Teks Sumber:
* * *

Kami kebetulan dijemput oleh pemda Gorontalo (Dinas Pertambangan dan Energi) serta dari PLN. Diluar dugaan kami semua, ternyata jarak dari bandara ke kota Gorontalo cukup jauh, sekitar 40 km sehingga kami membutuhkan waktu sekitar 30 menit ke Kota Gorontalo. Sesampai di Kota Gorontalo, kami singgah dulu makan siang di RM Borobudur. Dari RM, kami check in di Hotel Citra tidak jauh dari RM. Setelah itu kami langsung ke Bappeda Propoinsi Gorontalo. Kantor Bappeda ternyata menyatu dengan Kantor Gubernur Propinsi Gorontalo yang terletak diatas bukit. Rencananya diatas bukit ini akan dibangun perkantoran propinsi yang baru.

Propinsi Gorontalo, baru dibentuk sebagai propinsi sendiri tahun 2001 dan rencananya pada tanggal 16 Peb ini merayakan ulang tahunnya yang ke 6. Gubuernur pertama Fadel Muhamad, ternyata terpilih kembali sebagai gubernur melalui pemilihan secara langsung oleh rakyat. Sebelum propinsi Gorontalo menjadi propinsi tersendiri, wilayah ini menjadi bagian dari Propinsi Sulawesi Utara, dan merupakan daerah terisolir. Sejak menjadi propinsi tersendiri, akses ke wilayah ini cukup baik, terutama penerbangan dari Jakarta. Propinsi yang mengunggulkan jagung sebagai produk unggulannya perekonomiannya cukup menggeliat sejak dinyatakan sebagai propinsi. Hal ini saya pikir tidak lepas dari peran Fadel, yang merupakan pengusaha dan tokoh politik dengan link dan jaringan cukup luas di tingkat nasional.

* * *

Daftar Data:

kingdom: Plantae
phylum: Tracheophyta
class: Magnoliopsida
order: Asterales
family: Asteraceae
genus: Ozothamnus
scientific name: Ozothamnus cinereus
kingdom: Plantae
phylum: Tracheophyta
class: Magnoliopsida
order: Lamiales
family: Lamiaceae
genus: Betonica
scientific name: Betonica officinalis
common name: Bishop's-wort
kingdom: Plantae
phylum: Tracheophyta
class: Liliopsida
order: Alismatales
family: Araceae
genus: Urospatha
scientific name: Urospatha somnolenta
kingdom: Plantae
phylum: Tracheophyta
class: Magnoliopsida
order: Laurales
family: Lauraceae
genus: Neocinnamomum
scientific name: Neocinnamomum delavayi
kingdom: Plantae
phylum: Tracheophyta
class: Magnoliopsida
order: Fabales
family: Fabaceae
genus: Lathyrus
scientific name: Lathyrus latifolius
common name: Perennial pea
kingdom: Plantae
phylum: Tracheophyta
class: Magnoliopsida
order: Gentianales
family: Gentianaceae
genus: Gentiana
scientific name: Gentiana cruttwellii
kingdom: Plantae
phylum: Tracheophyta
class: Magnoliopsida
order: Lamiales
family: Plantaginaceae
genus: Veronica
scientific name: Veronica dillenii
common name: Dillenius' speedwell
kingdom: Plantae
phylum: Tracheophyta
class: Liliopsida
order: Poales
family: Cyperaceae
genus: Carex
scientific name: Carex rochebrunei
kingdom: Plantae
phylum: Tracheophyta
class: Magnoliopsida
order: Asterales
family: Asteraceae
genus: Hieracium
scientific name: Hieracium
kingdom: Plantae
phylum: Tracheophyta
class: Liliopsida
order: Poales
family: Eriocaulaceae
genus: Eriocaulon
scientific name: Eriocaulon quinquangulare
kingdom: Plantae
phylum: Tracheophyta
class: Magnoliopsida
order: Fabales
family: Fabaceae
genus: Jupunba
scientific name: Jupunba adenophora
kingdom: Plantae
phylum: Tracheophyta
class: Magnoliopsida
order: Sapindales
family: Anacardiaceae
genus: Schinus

* * *

Tujuan Tugas 1:
Jawab pertanyaan berikut berdasarkan teks tentang Gorontalo:
(a) Kira-kira berapa jarak dari bandara ke Kota Gorontalo?
(b) Pada tahun berapa Gorontalo dibentuk sebagai provinsi sendiri?
(c) Apa produk unggulan provinsi ini?
Tujuan Tugas 2:
Tuliskan kembali tanpa perubahan bagian dari teks tentang Gorontalo yang diawali dengan "Propinsi Gorontalo, baru" dan berlanjut hingga "di tingkat nasional.".

Jawaban Tugas 1:
(a) Sekitar 40 km.
(b) Tahun 2001.
(c) Jagung.

Jawaban Tugas 2:
Propinsi Gorontalo, baru dibentuk sebagai propinsi sendiri tahun 2001 dan rencananya pada tanggal 16 Peb ini merayakan ulang tahunnya yang ke 6. Gubuernur pertama Fadel Muhamad, ternyata terpilih kembali sebagai gubernur melalui pemilihan secara langsung oleh rakyat. Sebelum propinsi Gorontalo menjadi propinsi tersendiri, wilayah ini menjadi bagian dari Propinsi Sulawesi Utara, dan merupakan daerah terisolir. Sejak menjadi propinsi tersendiri, akses ke wilayah ini cukup baik, terutama penerbangan dari Jakarta. Propinsi yang mengunggulkan jagung sebagai produk unggulannya perekonomiannya cukup menggeliat sejak dinyatakan sebagai propinsi. Hal ini saya pikir tidak lepas dari peran Fadel, yang merupakan pengusaha dan tokoh politik dengan link dan jaringan cukup luas di tingkat nasional.